Friday, May 2, 2014

good reviewing

AAM recently had a post from someone who was frustrated with a manager who would only give vague (but extremely negative) feedback about her writing.

Non-specific review comments annoy me as well. They're completely unproductive. For internal review (is what this document up to snuff before it goes out the door), general comments waste the writer's time as they practice mind-reading, and for external review especially if you have a contentious relationships, they give your opponent an opening to bash away at your own credibility.

If you're going to go to the trouble to make a comment, you might as well be specific about what the problem is, even if it's "this sentence is so complicated I forgot what the subject was three lines ago".

There are very few truly "general" criticisms. Boring? Minimize the passive voice, cut down (or at least vary) your sentence and paragraph length, expand your vocabulary. Wrong writing level for the audience? Minimize jargon and use simpler/less fancy words to say the same thing (help/aid, use/utilize, find/locate). Awkward phrasing? Jump in and rearrange things.

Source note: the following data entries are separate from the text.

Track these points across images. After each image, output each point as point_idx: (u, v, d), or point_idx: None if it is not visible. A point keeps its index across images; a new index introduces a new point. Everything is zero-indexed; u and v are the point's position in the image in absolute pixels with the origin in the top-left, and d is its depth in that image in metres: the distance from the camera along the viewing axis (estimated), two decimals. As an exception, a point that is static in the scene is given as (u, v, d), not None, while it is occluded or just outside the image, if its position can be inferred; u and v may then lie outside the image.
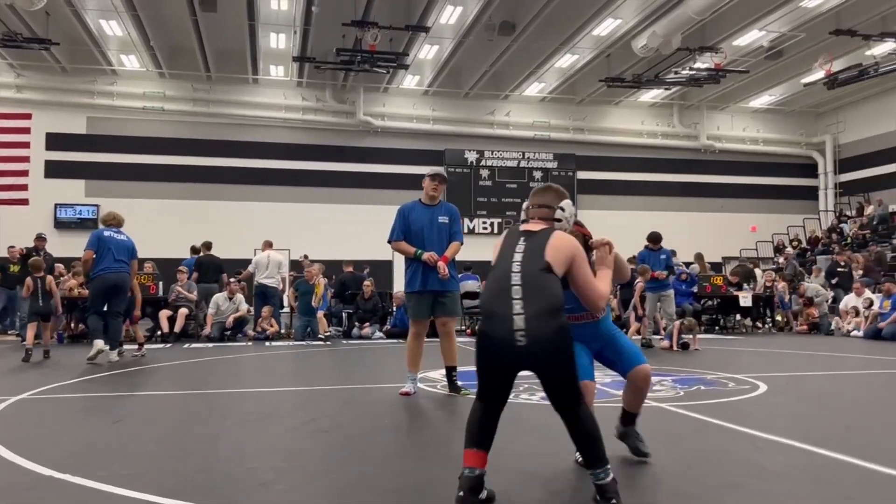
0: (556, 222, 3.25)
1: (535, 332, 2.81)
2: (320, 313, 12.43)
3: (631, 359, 3.68)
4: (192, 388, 6.91)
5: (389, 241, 6.16)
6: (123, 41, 18.05)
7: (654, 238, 11.37)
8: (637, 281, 11.27)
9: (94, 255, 8.64)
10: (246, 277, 13.30)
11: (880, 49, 17.27)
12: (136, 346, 9.61)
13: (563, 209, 3.32)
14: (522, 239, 3.14)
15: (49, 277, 9.52)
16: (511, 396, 3.56)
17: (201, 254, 13.51)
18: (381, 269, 18.50)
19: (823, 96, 22.20)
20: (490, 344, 2.91)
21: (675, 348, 10.49)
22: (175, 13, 16.35)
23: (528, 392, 6.19)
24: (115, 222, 9.01)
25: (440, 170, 6.25)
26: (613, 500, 2.88)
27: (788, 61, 19.33)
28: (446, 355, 6.24)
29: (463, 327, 14.31)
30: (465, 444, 3.00)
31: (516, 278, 2.95)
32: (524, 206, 3.49)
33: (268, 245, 13.44)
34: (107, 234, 8.80)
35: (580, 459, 3.35)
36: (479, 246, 19.10)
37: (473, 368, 3.09)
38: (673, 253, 15.77)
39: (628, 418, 3.84)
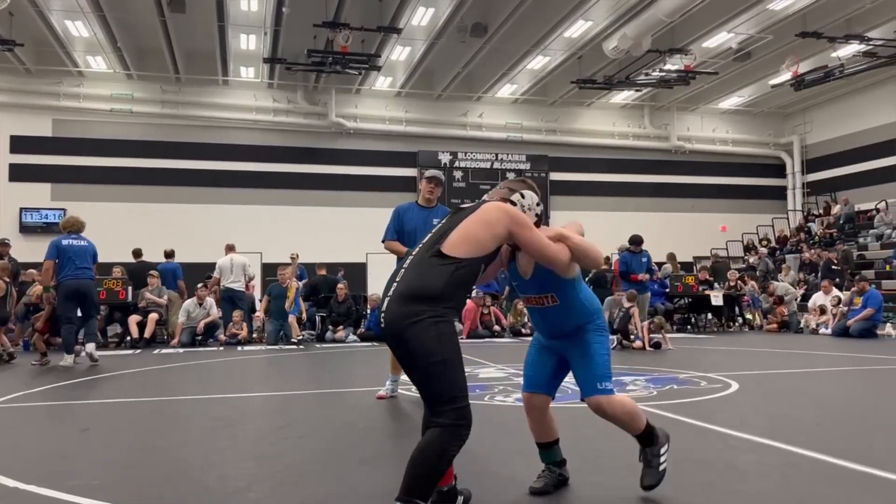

One thing to keep in mind if you're feeling stymied/unappreciated as a writer: it is always harder to do the first cut. If you're trying to figure out if something's a trend or pulling together a technical explanation out of a bunch of different observations, it's sometimes hard to step back and figure out how things best flow together. Or what to cut out. That's why I always have another pair of eyes for my reports - so someone else who isn't as invested in those particular words can decide a newer, better way to phrase things.... As long as they have a specific way to phrase things.